I have fine-tuned a summarization model following the Hugging Face seq2seq guide (starting from sshleifer/distilbart-xsum-12-6).

Our team is interested in using AWS elastic inference for deployment for cost reduction. (e.g. similar to this https://aws.amazon.com/blogs/machine-learning/fine-tuning-a-pytorch-bert-model-and-deploying-it-with-amazon-elastic-inference-on-amazon-sagemaker/)

I was wondering whether there’s any examples or any suggested way to use the beam searching logic in BartForConditionalGeneration with model inference from a torchscript model.

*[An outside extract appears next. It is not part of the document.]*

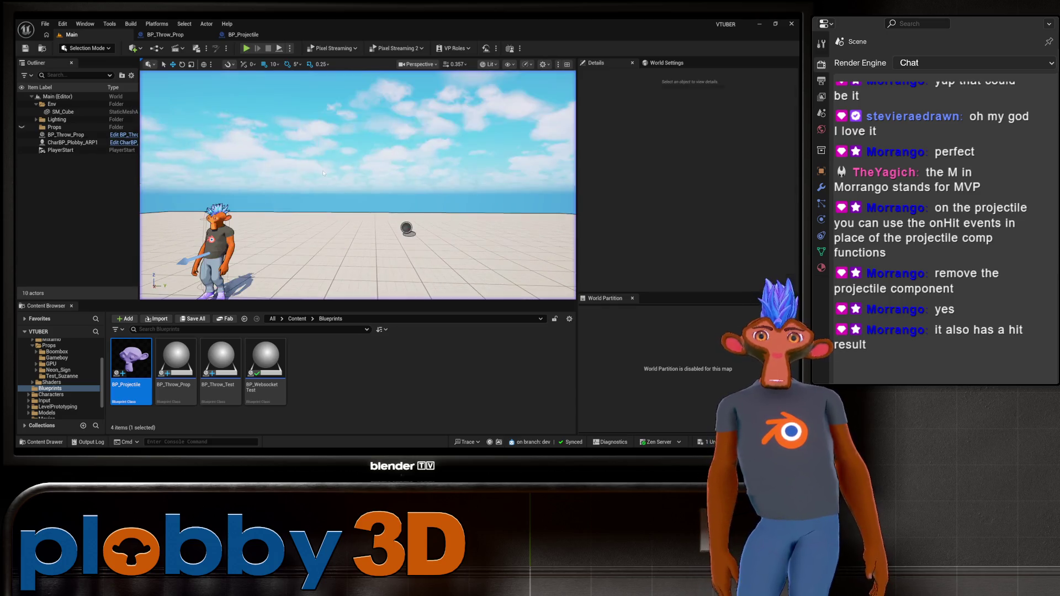
{"action": "left_click", "coordinate": [247, 35]}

Most of the examples for torchscript I’ve found are with classification tasks where this isn’t necessary.

I’ve had success with deploying a BartForConditionalGeneration model using SageMaker with EI.

Try:

model = BartForConditionalGeneration.from_pretrained(model_dir, torchscript=True)
1 Like

Thanks a lot for that reply @setu4993!

It looks really promising, we’ll give it a try

@laphangho Good luck!

To add a little more context: SageMaker wants a ScriptModule, not trace. Trace is not possible with .generate(), but script works fine. And to use script mode, saving the model in a different way (than the default .save_pretrained() method is not required since torchscript=True can simply be provided as an additional argument when creating the model object.